Stem cell researchers and government officials from eight countries and territories in the Asia-Pacific region have established a formal network.

Named SNAP (for Stem cell Network of the Asia-Pacific region), the network includes representatives from Australia, China, India, Japan, Korea, Singapore, Taiwan and Thailand. Its purpose is to foster opportunities for young scientists, establish deeper collaborations across scientists in the region, and provide an authoritative source of information to the public.

SNAP will concentrate initially on providing opportunities for skill- and career-building for young scientists, many of whom face difficulties in traveling to workshops or symposia held in other regions of the world. The network will also seek to increase visibility of its members' stem cell labs and research achievements through a website.

Shin-Ichi Nishikawa of the RIKEN Center for Developmental Biology was elected to lead the SNAP steering committee at the launch meeting held in Bangkok this September. He emphasized that the network would seek to complement the activities of other international stem cell organizations. “One of the highest priorities is to give young scientists who are unable travel extensively overseas chances to interact and learn with leading scientists on a local basis. This will mean bringing experts to the students and young researchers, which we feel can be achieved more easily within a limited geographic region.”

I think one of the first goals for the network should be to get Japan to start looking East. Alan Colman, Executive Director of the Singapore Stem Cell Symposium

In the near term, one of the network's primary objectives will be to expose scientists working in Asia and Australia to their geographical neighbors. In recent years, many of the region's nations, including Korea, Singapore, Australia, India, and China, have made stem cell biology a centerpiece of their life sciences portfolios, but despite this concentration of funds (and, increasingly, of expertise), there have been as yet few attempts to extend stem cell biology beyond national borders. Japan, with a number of highly successful stem cell laboratories, has notably failed to take a leadership role, an absence which is felt keenly in other countries flush with funding and needing to develop the skill sets of their research force. “I think one of the first goals for the network should be to get Japan to start looking East,” Alan Colman, Executive Director of the Singapore Stem Cell Symposium said at the Bangkok meeting.
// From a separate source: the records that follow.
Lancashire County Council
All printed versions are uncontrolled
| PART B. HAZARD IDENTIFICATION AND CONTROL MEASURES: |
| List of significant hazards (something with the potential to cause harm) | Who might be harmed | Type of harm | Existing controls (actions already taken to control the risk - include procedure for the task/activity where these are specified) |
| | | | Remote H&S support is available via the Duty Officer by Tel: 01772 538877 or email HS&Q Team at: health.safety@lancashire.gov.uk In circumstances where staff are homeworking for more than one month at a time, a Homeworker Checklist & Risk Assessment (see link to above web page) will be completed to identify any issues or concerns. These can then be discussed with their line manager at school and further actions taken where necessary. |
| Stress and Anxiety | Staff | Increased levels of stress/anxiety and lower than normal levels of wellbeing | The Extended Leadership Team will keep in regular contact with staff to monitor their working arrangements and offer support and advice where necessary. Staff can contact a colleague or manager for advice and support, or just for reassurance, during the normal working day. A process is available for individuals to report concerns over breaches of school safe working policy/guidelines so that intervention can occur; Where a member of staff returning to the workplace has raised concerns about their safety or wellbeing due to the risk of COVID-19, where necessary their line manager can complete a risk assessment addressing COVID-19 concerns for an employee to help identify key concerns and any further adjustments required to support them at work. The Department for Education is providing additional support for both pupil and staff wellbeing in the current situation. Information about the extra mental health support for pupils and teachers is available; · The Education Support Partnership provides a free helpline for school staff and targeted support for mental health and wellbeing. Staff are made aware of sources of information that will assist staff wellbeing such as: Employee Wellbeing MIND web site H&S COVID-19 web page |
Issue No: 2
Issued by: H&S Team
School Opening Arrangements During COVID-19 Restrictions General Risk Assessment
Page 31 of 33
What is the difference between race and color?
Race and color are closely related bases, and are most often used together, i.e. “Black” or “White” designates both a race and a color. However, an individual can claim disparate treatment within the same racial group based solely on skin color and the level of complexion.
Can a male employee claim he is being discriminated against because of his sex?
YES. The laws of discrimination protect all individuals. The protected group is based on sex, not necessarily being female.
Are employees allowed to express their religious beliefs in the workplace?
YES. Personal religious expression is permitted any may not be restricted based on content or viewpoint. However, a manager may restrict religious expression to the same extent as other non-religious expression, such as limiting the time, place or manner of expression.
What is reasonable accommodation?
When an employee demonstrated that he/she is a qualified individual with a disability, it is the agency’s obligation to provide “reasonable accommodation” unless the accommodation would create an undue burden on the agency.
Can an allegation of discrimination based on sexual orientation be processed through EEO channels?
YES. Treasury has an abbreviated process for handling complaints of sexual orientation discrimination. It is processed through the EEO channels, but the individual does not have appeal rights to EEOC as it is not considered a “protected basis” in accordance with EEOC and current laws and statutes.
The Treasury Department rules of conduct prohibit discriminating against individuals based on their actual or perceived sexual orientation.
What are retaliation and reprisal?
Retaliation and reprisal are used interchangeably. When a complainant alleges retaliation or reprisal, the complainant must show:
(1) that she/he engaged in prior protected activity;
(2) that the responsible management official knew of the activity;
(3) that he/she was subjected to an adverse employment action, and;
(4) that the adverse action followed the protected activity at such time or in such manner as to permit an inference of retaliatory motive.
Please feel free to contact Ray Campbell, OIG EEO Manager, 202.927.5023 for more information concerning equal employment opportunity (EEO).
Participants at the launch meeting identified several areas of interest for workshops and seminars, including clinical applications, commercialization issues, best practices for GMP facilities for cell processing and banking, and methods for the culture and differentiation of human ES cells and the induction of pluripotency. A SNAP steering committee is now soliciting workshop proposals.

As it plans seminars and workshops, the network will create a website to highlight stem cell research programs, meetings and achievements. The website, to be launched through a seed grant from the Australian Stem Cell Centre in Melbourne, will include information on national regulations, policies and initiatives, descriptions of individual laboratories, a calendar of meetings and events, and research highlights. This will help address what scientists in the region refer to as the “visibility gap”, a perception that high-quality research in Asia is more likely to be overlooked than similar research in Europe or North America.

Another function for the network in several member nations will be to serve as an authoritative source of information on the promise and the present-day reality of clinical applications for stem cell research. Scientists in Thailand, China and India in particular must contend with reports that stem cells are available for injection into patients suffering conditions ranging from heart failure to autism, raising serious concerns among the stem cell research community. Surapol Issaragrisil of the Mahidol University, Siriraj Hospital who served as the local organizer and host of the Bangkok meeting, noted, “We need to be able to let people know where the science actually stands, because there's a lot of bad information out there.”

For the first two years of its existence, SNAP will remain a coalition of independent members, after that time it will consider whether to organize as a formal scientific society. The group may also formalize relations and work with other international stem cell organizations to strengthen ties with the global community. The idea to create SNAP arose from discussions at a meeting hosted by Nature Asia-Pacific this June.